Further, since words fulfil fanctions and belong to classes, they must possess inherent qualities, which can be indicated by qualitative affixes.
Thus it is that the affixes determine the forms of words, bringing into existence what is usually called etymology or derivation. They are attachable, separably or inseparably, to roots and stems and words by the well-recognized methods of prefixing, infixing, and suffixing, either in their full or in a varied form. It is the method of attaching them by variation of form that brings about inflexion in all its variety of kind.
Such is the line which I have long thought inductive argument should take, in order to work out the grammar of any given language or group of languages logically, starting from the base argument that speech is a mode of communication between man and man, expressed through the ear by talking, through the eye by signs, or through the skin by touch, and taking a language to be a variety or special mode of speech.
The grammar, i. e., the exposition of the laws, of any single language seems to me to stop at this point, and to carry the argument further, as one of course must, is to enter the region of Comparative Grammar.
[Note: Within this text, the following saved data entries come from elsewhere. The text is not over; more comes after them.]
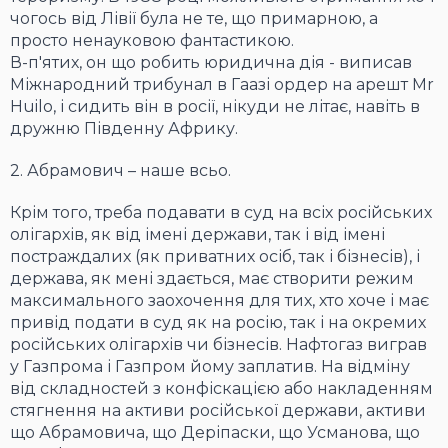
чогось від Лівії була не те, що примарною, а
просто ненауковою фантастикою.
В-п'ятих, он що робить юридична дія - виписав
Міжнародний трибунал в Гаазі ордер на арешт Mr
Huilo, і сидить він в росії, нікуди не літає, навіть в
дружню Південну Африку.
2. Абрамович – наше всьо.
Крім того, треба подавати в суд на всіх російських
олігархів, як від імені держави, так і від імені
постраждалих (як приватних осіб, так і бізнесів), і
держава, як мені здається, має створити режим
максимального заохочення для тих, хто хоче і має
привід подати в суд як на росію, так і на окремих
російських олігархів чи бізнесів. Нафтогаз виграв
у Газпрома і Газпром йому заплатив. На відміну
від складностей з конфіскацією або накладенням
стягнення на активи російської держави, активи
що Абрамовича, що Деріпаски, що Усманова, що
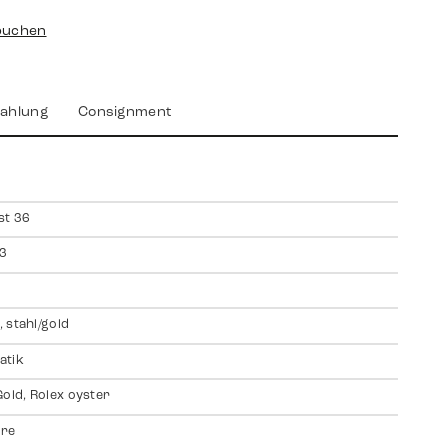
buchen
ahlung
Consignment
st 36
3
 stahl/gold
atik
Gold, Rolex oyster
ire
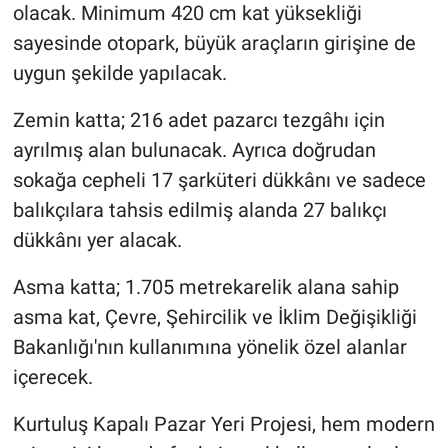
olacak. Minimum 420 cm kat yüksekliği
sayesinde otopark, büyük araçların girişine de
uygun şekilde yapılacak.
Zemin katta; 216 adet pazarcı tezgâhı için
ayrılmış alan bulunacak. Ayrıca doğrudan
sokağa cepheli 17 şarküteri dükkânı ve sadece
balıkçılara tahsis edilmiş alanda 27 balıkçı
dükkânı yer alacak.
Asma katta; 1.705 metrekarelik alana sahip
asma kat, Çevre, Şehircilik ve İklim Değişikliği
Bakanlığı'nın kullanımına yönelik özel alanlar
içerecek.
Kurtuluş Kapalı Pazar Yeri Projesi, hem modern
In doing so one must start at the same point as before, viz., the sentence, but progress on a different line, because hitherto the effort has been to resolve the unit of language into its components, and now it has to be considered as being itself a component of something greater, i. e., of a language.
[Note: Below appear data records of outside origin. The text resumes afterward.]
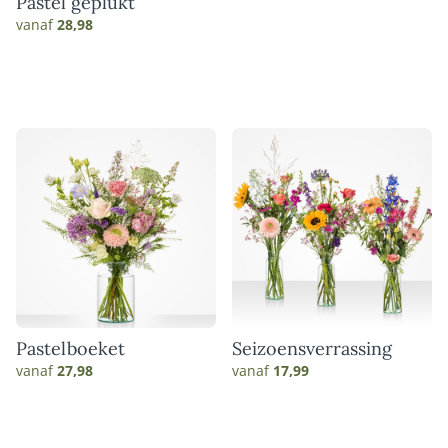
Pastel geplukt
vanaf
28,98
Pastelboeket
Seizoensverrassing
vanaf
27,98
vanaf
17,99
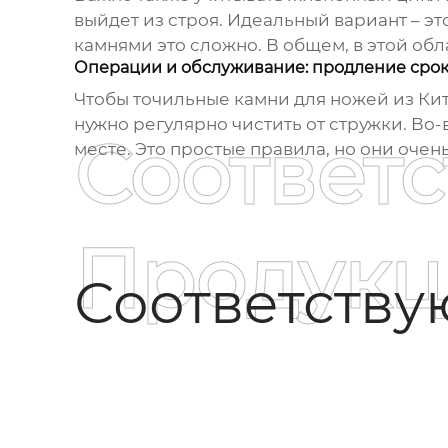
выйдет из строя. Идеальный вариант – эт
камнями это сложно. В общем, в этой обл
Операции и обслуживание: продление сро
Чтобы
точильные камни для ножей из Ки
нужно регулярно чистить от стружки. Во-в
Соответ
месте. Это простые правила, но они очен
Продукц
Соответств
To continue the argument. Since a sentence is composed of words placed in a particular order without or with variation of form, its meaning is clearly rendered complete by the combination of the meaning of its components with their position or forms or both. Also, since sentences are the units of languages, words are the components of sentences, and languages are varieties of speech, languages can vary in the forms of their words, or in the position in which their words are placed in the sentence, or in both. And thus are created classes of languages. Again, since the meaning of a sentence may be rendered complete either by the position of its words or by their forms, languages are primarily divisible into syntactical languages, or those that express complete meaning by the position of their words; and into formative languages, or those that express complete meaning by the forms of their words.